# In Solow growth model, increasing consumption drops production which should measure GDP?

Consider Solow growth model $$Y=F(K,AL)$$ where $$A$$ measures knowledge progress, $$K$$ is capital and $$L$$ is label. I have suppressed temporal dependence. I am going to assume $$L$$, $$A$$ grow exponentially at rate $$g,n$$ respectively. Assume $$\frac{d}{dt}K=sY-\delta K$$ where $$\delta$$ is decay rate of capital and $$s$$ is saving rate. Assume saving is instantaneously used for capital purchasing as investment.
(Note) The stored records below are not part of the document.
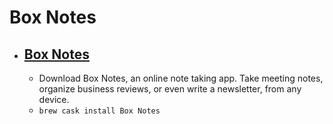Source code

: # Box Notes
- [Box Notes](https://www.box.com/resources/downloads/notes)
  - 
  - Download Box Notes, an online note taking app. Take meeting notes, organize business reviews, or even write a newsletter, from any device.
  - `brew cask install Box Notes`
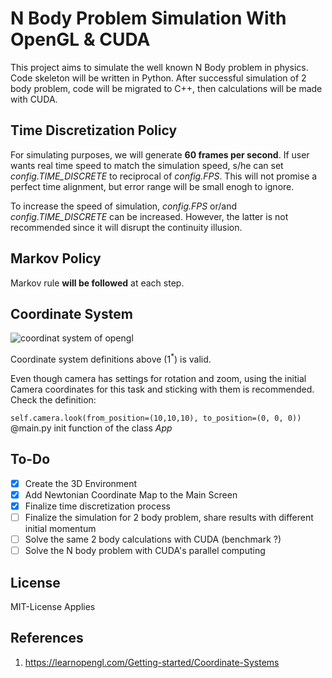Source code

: # N Body Problem Simulation With OpenGL & CUDA

This project aims to simulate the well known N Body problem in physics. Code skeleton will be written in Python. After successful simulation of 2 body problem, code will be migrated to C++, then calculations will be made with CUDA.

## Time Discretization Policy

For simulating purposes, we will generate **60 frames per second**. If user wants real time speed to match the simulation speed, s/he can set *config.TIME_DISCRETE* to reciprocal of *config.FPS*. This will not promise a perfect time alignment, but error range will be small enogh to ignore.

To increase the speed of simulation, *config.FPS* or/and *config.TIME_DISCRETE* can be increased. However, the latter is not recommended since it will disrupt the continuity illusion.

## Markov Policy

Markov rule **will be followed** at each step.

## Coordinate System

![coordinat system of opengl](https://learnopengl.com/img/getting-started/coordinate_systems_right_handed.png)

Coordinate system definitions above (1<sup>*</sup>) is valid.

Even though camera has settings for rotation and zoom, using the initial Camera coordinates for this task and sticking with them is recommended. Check the definition:

`self.camera.look(from_position=(10,10,10), to_position=(0, 0, 0))` @main.py init function of the class *App*

## To-Do

- [x] Create the 3D Environment
- [x] Add Newtonian Coordinate Map to the Main Screen
- [x] Finalize time discretization process
- [ ] Finalize the simulation for 2 body problem, share results with different initial momentum
- [ ] Solve the same 2 body calculations with CUDA (benchmark ?)
- [ ] Solve the N body problem with CUDA's parallel computing

## License

MIT-License Applies

## References

1. https://learnopengl.com/Getting-started/Coordinate-Systems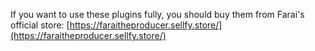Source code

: If you want to use these plugins fully, you should buy them from Farai's official store: [https://faraitheproducer.sellfy.store/](https://faraitheproducer.sellfy.store/)
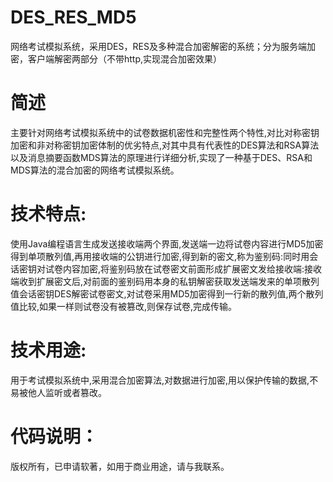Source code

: # DES_RES_MD5
网络考试模拟系统，采用DES，RES及多种混合加密解密的系统；分为服务端加密，客户端解密两部分（不带http,实现混合加密效果）
 
# 简述
主要针对网络考试模拟系统中的试卷数据机密性和完整性两个特性,对比对称密钥加密和非对称密钥加密体制的优劣特点,对其中具有代表性的DES算法和RSA算法以及消息摘要函数MDS算法的原理进行详细分析,实现了一种基于DES、RSA和MDS算法的混合加密的网络考试模拟系统。

# 技术特点:
使用Java编程语言生成发送接收端两个界面,发送端一边将试卷内容进行MD5加密得到单项散列值,再用接收端的公钥进行加密,得到新的密文,称为鉴别码:同时用会话密钥对试卷内容加密,将鉴别码放在试卷密文前面形成扩展密文发给接收端:接收端收到扩展密文后,对前面的鉴别码用本身的私钥解密获取发送端发来的单项散列值会话密钥DES解密试卷密文,对试卷采用MD5加密得到一行新的散列值,两个散列值比较,如果一样则试卷没有被篡改,则保存试卷,完成传输。

# 技术用途:
用于考试模拟系统中,采用混合加密算法,对数据进行加密,用以保护传输的数据,不易被他人监听或者篡改。

# 代码说明：
版权所有，已申请软著，如用于商业用途，请与我联系。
Let $$k^\star$$ be the current equilibrium. Leveling up consumption indicates $$(1-s)Y$$ increases which indicates saving rate should drop. However, dropping saving rate should drop overall $$\frac{Y}{AL}$$ effective production per capita. Thus overall $$Y$$ drops below previous equilibrium growth path. If I set $$a_K$$ as elasticity of product to capital, then elasticity of $$Y$$ to saving should be $$\frac{a_K}{1-a_K}$$. In general most countries are with $$a_K=\frac{1}{3}$$. In particular elasticity of $$Y$$ to saving is positive. In particular, $$Y$$ should grows and decays as saving grows or decays. Thus decreasing saving should decrease long term growth of $$Y$$.

Originally, I thought $$Y$$ should measure GDP which should have a component measuring consumption. If consumption increases, I should expect temporal increment of GDP or increment of GDP over long term.(That should be the reason why one wants to increase consumption during recession.) Or is that statement is a statement for out of equilibrium statement? Am I wrong on that part or wrong with understanding of Solow model?

Reference. Romer, Macroeconomics Chapter 1. Sec 4.